▶ [Exercise]
Please extract from the listing below the lines starting with the one that contains "genus: Gaultheria" and continuing through the one that contains "elevation (m): 2000", copying each line word for word.
--- start Data extract ---
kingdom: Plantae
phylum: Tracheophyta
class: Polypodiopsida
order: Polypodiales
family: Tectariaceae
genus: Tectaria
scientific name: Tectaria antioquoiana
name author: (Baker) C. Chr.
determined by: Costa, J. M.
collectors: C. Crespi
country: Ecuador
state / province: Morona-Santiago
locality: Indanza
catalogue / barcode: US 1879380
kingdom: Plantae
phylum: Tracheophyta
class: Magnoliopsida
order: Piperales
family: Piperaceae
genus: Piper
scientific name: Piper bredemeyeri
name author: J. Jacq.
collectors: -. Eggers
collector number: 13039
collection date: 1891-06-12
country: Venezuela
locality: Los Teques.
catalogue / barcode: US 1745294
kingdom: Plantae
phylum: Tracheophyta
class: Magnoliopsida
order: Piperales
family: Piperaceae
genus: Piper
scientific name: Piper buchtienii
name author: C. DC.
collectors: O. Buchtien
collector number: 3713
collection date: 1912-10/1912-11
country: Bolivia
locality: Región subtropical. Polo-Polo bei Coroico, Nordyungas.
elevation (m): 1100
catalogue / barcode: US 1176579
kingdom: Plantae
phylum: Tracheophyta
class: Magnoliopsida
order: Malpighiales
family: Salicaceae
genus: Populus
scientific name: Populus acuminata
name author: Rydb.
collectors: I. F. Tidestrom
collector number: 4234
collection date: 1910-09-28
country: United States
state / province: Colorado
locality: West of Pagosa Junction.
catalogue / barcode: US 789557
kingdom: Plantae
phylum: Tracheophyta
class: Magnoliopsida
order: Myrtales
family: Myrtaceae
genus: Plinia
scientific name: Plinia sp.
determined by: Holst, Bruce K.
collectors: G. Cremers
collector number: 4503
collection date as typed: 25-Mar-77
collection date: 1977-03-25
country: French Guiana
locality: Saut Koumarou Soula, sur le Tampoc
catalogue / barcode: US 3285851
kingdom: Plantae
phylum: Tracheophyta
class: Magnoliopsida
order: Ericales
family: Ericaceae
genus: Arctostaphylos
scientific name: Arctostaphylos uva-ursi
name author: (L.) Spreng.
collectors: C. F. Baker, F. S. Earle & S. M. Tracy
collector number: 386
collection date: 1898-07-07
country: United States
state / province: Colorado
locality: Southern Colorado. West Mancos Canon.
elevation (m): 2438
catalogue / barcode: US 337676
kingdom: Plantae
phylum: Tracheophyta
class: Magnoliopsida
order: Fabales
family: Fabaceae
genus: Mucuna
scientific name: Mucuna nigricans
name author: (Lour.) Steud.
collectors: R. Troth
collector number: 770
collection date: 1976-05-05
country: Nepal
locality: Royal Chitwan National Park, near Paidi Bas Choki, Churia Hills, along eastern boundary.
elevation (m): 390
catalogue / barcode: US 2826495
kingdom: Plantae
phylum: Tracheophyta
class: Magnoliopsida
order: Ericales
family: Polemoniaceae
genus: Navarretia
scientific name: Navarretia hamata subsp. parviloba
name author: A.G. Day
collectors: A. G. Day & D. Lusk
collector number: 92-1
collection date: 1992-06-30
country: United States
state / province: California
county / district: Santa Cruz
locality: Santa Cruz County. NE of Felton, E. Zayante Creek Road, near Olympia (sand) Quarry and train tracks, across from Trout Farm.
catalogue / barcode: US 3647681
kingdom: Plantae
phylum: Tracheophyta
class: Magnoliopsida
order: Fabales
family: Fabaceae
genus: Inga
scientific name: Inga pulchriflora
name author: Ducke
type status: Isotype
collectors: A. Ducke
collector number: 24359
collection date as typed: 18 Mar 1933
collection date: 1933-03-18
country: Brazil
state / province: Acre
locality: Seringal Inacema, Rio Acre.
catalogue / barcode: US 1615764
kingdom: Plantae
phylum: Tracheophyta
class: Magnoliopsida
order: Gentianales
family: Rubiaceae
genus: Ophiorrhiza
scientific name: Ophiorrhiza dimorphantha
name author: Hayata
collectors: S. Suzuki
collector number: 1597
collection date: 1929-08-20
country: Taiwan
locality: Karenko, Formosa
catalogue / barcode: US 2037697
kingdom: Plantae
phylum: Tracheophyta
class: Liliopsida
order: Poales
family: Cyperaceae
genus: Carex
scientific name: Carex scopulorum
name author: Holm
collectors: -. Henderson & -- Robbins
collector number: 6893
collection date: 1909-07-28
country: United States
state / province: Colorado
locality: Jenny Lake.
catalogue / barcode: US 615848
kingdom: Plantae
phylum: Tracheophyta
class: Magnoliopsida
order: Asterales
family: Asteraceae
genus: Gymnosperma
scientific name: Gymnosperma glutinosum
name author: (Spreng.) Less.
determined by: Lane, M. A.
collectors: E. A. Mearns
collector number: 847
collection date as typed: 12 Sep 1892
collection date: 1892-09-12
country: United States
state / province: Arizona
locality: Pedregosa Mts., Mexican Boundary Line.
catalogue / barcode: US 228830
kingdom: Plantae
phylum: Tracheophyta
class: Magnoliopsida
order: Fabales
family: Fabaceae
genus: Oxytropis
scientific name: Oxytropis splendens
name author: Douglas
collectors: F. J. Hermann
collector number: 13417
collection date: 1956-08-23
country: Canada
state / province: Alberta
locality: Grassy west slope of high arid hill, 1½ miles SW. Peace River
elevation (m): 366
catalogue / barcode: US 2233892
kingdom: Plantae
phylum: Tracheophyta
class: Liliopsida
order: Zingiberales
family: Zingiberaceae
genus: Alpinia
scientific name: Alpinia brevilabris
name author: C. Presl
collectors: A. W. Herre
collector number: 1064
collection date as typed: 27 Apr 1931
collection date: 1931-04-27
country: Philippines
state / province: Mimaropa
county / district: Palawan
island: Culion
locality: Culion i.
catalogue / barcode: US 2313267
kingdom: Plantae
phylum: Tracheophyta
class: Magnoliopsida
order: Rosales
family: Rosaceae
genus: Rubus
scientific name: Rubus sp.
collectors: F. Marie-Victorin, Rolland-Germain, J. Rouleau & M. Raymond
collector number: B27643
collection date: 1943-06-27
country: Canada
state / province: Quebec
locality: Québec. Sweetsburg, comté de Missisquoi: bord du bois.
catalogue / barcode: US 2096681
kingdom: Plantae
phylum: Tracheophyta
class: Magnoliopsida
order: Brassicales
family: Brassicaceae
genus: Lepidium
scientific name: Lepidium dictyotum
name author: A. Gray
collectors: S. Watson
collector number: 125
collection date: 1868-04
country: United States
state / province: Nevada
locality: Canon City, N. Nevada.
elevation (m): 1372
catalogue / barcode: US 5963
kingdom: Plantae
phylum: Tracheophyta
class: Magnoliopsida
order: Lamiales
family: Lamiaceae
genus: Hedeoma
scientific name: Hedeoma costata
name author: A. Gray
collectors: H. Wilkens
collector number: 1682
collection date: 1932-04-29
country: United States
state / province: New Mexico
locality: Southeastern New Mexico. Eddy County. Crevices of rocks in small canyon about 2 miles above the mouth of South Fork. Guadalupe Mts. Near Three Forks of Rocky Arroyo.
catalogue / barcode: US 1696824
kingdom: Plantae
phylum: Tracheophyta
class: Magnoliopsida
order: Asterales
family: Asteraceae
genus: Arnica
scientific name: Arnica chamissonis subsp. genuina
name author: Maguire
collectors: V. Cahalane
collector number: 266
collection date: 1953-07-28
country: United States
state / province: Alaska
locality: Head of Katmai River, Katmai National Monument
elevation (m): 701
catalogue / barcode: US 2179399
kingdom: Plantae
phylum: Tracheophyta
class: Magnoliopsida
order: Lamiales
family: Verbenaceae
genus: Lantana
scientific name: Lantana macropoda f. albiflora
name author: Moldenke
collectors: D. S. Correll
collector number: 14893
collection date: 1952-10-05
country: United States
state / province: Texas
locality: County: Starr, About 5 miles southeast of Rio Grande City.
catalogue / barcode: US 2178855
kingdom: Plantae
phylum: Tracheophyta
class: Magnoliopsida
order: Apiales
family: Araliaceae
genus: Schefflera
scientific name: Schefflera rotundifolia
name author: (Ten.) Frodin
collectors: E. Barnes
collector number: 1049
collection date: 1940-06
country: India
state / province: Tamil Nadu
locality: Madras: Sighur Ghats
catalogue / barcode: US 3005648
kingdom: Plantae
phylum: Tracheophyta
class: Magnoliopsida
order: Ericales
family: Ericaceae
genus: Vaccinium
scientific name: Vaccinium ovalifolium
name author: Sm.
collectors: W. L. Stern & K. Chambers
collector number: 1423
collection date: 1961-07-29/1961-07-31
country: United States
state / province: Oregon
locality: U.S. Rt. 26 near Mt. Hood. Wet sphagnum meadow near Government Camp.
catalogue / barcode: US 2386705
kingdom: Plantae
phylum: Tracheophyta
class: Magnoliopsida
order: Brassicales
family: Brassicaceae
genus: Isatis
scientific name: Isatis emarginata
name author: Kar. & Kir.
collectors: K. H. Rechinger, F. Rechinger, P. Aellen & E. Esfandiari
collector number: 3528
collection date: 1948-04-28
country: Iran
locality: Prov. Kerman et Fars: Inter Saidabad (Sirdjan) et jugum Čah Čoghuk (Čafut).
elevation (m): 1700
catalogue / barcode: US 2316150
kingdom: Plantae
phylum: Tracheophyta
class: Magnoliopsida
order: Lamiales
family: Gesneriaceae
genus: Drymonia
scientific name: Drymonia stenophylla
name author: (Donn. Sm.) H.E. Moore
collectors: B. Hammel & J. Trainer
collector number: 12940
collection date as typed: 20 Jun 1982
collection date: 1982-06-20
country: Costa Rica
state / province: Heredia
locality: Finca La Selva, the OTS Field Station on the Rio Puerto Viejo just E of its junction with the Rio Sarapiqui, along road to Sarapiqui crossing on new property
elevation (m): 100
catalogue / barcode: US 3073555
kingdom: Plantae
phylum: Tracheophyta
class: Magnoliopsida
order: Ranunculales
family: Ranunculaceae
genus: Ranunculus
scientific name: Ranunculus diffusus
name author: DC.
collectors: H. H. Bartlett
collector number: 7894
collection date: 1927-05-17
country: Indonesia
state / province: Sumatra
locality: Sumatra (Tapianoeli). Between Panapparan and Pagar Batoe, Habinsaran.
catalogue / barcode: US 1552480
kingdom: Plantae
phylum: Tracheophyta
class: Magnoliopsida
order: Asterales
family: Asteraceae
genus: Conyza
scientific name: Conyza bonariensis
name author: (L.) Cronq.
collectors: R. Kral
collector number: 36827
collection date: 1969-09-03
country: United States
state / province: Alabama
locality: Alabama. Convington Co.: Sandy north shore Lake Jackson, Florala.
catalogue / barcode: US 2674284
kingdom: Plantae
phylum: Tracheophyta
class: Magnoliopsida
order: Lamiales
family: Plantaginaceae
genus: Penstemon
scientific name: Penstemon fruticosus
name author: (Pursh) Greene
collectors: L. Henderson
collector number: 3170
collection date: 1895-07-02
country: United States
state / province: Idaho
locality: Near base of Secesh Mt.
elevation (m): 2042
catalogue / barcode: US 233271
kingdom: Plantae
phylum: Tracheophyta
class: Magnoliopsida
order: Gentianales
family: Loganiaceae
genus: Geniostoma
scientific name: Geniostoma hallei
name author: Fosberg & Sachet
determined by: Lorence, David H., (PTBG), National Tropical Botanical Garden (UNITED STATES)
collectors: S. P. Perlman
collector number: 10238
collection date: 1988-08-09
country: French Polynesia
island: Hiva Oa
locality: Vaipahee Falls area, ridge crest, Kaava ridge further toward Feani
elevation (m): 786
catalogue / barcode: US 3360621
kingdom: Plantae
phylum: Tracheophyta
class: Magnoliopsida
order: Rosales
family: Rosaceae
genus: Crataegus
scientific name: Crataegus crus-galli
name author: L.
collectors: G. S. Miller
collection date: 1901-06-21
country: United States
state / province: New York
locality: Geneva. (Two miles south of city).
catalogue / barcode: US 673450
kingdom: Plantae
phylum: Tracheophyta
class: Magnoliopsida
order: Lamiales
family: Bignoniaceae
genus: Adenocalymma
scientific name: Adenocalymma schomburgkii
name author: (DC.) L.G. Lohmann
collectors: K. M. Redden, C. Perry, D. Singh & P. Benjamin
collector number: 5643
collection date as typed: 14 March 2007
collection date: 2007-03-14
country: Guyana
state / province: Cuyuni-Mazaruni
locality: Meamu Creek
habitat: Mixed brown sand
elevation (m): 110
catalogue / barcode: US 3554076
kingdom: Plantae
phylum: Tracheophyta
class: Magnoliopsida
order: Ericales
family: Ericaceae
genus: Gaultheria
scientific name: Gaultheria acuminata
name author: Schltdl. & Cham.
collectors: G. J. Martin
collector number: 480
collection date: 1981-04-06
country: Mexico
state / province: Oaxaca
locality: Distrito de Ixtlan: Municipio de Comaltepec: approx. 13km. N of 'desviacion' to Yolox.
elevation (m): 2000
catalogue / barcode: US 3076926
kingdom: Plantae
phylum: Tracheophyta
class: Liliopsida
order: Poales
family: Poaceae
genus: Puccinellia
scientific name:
--- end Data extract ---
▶ [Written response]
genus: Gaultheria
scientific name: Gaultheria acuminata
name author: Schltdl. & Cham.
collectors: G. J. Martin
collector number: 480
collection date: 1981-04-06
country: Mexico
state / province: Oaxaca
locality: Distrito de Ixtlan: Municipio de Comaltepec: approx. 13km. N of 'desviacion' to Yolox.
elevation (m): 2000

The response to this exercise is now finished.